>> start Source passage

Lost in the excitement and outrage of Donald Trump’s first three weeks as president of the United States was a minor sartorial scandal: The putative leader of the free world cannot tie a necktie properly. Compared with religious persecution at our borders and the unraveling of decades-old international alliances, this may seem trivial. But could a misbegotten (and far too shiny) necktie reflect weightier issues of self-discipline, competence and integrity?

One should fasten a necktie so that the front falls just at the waist, then thread the narrow end through the loop on the back of the front one to keep it in place. But the president makes the front end much too long — it hangs far below his waistline — while the narrower end sits, stubby and forlorn, only inches below his collar. As a consequence, the too-short, narrower end cannot reach the loop on the overlong wider end, and the two threaten to go off in separate directions, like cabinet members with competing agendas.

To compensate, the president resorts to a kludge favored by 8-year-olds forced to dress up for a wedding: Scotch tape. Close-up photos from two occasions — one taken during the inauguration! — clearly show a strip of cellophane tape holding the errant tie end in place.

For men of a certain age, learning to tie a tie was a rite of passage. The necktie is a sign of maturity, self-discipline and respect for tradition. The knot in one’s necktie is a biography in silk, communicating details of temperament, character and upbringing. Bulky Double Windsors are brash and extroverted. Perfectly symmetrical knots with centered dimples betray an obsessive-compulsive personality. The Italians have mastered the insouciance of the slightly off-center knot — some even leave the narrower end a bit longer, letting it peek out from behind the thicker one in front, as if to say, I really couldn’t be bothered to redo it.

Trump partisans may well complain: Why is the Italian imperfect tie-knot considered chic and the presidential idiosyncrasy déclassé? Isn’t this a double standard set up by liberal elitists?

>> end Source passage
>> start Entries shown

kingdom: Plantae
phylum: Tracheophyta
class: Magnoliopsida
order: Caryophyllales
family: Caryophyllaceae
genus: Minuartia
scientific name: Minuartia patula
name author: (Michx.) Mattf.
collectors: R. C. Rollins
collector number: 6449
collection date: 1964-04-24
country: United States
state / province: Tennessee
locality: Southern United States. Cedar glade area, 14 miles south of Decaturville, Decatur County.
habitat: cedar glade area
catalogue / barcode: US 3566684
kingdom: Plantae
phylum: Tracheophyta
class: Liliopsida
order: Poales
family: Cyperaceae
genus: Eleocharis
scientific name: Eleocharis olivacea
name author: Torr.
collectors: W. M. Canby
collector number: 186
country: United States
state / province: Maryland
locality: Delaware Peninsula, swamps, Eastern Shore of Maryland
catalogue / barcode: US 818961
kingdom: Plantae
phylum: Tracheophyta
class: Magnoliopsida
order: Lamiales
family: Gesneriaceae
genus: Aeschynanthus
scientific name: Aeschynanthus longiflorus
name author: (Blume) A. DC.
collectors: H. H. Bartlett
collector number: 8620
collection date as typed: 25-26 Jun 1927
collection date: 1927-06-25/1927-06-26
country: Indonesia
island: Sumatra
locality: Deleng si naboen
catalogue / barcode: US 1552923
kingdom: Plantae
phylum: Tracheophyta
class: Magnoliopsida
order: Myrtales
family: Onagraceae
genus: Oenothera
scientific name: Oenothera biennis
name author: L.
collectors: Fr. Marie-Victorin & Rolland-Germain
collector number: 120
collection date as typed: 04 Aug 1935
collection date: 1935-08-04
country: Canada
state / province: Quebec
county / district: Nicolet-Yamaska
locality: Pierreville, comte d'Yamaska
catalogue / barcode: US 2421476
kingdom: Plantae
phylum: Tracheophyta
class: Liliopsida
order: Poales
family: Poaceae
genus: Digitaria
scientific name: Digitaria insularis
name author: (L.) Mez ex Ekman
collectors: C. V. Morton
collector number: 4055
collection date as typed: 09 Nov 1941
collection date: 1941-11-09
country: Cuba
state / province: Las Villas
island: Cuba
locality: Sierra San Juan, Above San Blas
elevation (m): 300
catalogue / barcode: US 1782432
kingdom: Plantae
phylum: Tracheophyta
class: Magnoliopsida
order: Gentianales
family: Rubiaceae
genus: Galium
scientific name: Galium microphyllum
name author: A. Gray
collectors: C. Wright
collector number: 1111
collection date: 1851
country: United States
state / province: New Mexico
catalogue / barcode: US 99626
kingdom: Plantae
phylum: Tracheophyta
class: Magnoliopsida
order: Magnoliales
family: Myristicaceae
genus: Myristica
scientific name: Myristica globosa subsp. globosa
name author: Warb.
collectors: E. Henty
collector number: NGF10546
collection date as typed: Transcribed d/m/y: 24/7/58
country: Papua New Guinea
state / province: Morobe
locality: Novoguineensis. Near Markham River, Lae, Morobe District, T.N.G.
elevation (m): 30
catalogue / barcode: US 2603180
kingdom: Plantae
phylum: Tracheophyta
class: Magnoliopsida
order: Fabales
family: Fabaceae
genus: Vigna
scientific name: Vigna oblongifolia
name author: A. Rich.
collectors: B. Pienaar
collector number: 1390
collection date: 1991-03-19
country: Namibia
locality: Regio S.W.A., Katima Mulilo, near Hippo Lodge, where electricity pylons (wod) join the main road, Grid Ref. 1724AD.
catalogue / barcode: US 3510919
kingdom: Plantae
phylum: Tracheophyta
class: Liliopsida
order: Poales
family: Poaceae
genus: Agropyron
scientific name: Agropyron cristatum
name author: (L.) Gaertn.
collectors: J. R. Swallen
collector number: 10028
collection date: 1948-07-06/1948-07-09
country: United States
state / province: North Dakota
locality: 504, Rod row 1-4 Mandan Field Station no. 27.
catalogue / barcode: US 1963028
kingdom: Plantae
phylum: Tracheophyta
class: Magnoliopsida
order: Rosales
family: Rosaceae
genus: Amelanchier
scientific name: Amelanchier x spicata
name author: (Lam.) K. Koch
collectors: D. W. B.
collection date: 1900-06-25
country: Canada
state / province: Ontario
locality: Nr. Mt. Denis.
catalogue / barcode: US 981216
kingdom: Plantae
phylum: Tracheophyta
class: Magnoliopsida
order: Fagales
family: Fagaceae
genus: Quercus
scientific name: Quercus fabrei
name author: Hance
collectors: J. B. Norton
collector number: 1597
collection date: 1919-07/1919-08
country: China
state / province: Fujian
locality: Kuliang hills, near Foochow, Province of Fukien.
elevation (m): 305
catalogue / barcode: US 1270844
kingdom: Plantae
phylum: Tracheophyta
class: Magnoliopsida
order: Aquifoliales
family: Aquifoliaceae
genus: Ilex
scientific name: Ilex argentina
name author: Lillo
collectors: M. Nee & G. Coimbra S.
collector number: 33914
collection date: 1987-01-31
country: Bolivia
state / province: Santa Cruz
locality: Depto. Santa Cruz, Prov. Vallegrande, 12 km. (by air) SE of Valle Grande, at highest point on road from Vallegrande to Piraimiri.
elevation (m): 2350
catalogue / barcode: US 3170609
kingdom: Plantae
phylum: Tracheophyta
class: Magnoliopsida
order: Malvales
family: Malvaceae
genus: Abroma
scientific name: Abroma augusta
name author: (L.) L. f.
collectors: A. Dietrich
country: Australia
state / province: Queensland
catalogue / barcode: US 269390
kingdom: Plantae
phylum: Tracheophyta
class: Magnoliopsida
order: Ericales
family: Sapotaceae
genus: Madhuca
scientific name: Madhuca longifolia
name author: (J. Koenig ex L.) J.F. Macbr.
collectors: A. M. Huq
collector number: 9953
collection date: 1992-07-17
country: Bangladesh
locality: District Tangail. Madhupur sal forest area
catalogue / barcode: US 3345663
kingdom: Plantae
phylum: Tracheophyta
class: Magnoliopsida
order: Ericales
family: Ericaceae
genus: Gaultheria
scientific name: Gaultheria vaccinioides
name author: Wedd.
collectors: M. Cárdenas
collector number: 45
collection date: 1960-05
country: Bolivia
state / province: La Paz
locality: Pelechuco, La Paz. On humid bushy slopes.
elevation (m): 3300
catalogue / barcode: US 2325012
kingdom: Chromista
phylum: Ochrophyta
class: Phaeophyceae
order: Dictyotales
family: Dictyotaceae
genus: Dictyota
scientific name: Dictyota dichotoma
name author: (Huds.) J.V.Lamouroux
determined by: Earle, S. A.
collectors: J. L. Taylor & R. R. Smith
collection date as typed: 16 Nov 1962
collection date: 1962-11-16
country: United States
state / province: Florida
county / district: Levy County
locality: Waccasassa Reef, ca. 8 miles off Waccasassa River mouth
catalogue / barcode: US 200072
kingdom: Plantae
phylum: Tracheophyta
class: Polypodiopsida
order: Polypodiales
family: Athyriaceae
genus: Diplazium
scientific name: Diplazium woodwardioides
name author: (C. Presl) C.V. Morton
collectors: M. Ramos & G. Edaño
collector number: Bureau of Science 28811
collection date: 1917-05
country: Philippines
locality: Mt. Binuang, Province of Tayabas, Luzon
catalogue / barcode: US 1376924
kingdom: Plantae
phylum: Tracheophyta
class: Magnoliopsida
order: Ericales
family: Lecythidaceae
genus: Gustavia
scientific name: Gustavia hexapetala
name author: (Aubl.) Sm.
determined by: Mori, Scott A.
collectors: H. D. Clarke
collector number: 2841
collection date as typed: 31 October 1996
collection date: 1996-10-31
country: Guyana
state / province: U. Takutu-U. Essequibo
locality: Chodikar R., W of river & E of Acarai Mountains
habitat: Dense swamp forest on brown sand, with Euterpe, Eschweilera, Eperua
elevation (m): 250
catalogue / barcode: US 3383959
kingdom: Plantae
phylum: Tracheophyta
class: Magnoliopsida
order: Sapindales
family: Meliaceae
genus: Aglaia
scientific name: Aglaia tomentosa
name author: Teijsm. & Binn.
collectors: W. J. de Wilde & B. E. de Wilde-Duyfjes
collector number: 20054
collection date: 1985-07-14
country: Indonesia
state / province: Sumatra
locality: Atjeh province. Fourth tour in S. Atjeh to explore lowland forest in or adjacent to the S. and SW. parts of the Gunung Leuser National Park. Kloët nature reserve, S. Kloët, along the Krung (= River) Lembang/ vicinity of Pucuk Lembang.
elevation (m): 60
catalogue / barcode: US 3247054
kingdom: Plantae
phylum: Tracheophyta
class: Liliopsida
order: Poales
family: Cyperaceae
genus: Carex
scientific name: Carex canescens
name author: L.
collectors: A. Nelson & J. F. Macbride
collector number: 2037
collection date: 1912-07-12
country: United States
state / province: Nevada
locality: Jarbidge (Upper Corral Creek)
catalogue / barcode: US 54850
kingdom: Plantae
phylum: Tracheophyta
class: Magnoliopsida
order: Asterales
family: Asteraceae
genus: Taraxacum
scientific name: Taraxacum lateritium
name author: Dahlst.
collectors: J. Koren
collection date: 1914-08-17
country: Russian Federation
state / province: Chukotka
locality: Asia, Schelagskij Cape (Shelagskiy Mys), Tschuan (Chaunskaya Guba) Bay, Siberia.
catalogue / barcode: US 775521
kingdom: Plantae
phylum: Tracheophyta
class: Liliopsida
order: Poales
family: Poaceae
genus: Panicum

>> end Entries shown

**Tasks to complete**
- A) Condense the paragraph of the necktie passage that begins "For men of a certain age" into a bulleted list that keeps its main facts.
- B) Transcribe the necktie passage between "One should fasten" and "end in place.", inclusive.

**Completed exercise**
- A)
- For men of a certain age, learning to tie a tie was a rite of passage.
- The necktie signals maturity, self-discipline and respect for tradition.
- A tie knot conveys details of temperament, character and upbringing.
- Bulky Double Windsors come across as brash and extroverted.
- Perfectly symmetrical knots with centered dimples suggest an obsessive-compulsive personality.
- Italians have mastered the slightly off-center knot. Some leave the narrower end a little longer so that it peeks out behind the wider one, conveying a careless ease.

- B)
One should fasten a necktie so that the front falls just at the waist, then thread the narrow end through the loop on the back of the front one to keep it in place. But the president makes the front end much too long — it hangs far below his waistline — while the narrower end sits, stubby and forlorn, only inches below his collar. As a consequence, the too-short, narrower end cannot reach the loop on the overlong wider end, and the two threaten to go off in separate directions, like cabinet members with competing agendas.

To compensate, the president resorts to a kludge favored by 8-year-olds forced to dress up for a wedding: Scotch tape. Close-up photos from two occasions — one taken during the inauguration! — clearly show a strip of cellophane tape holding the errant tie end in place.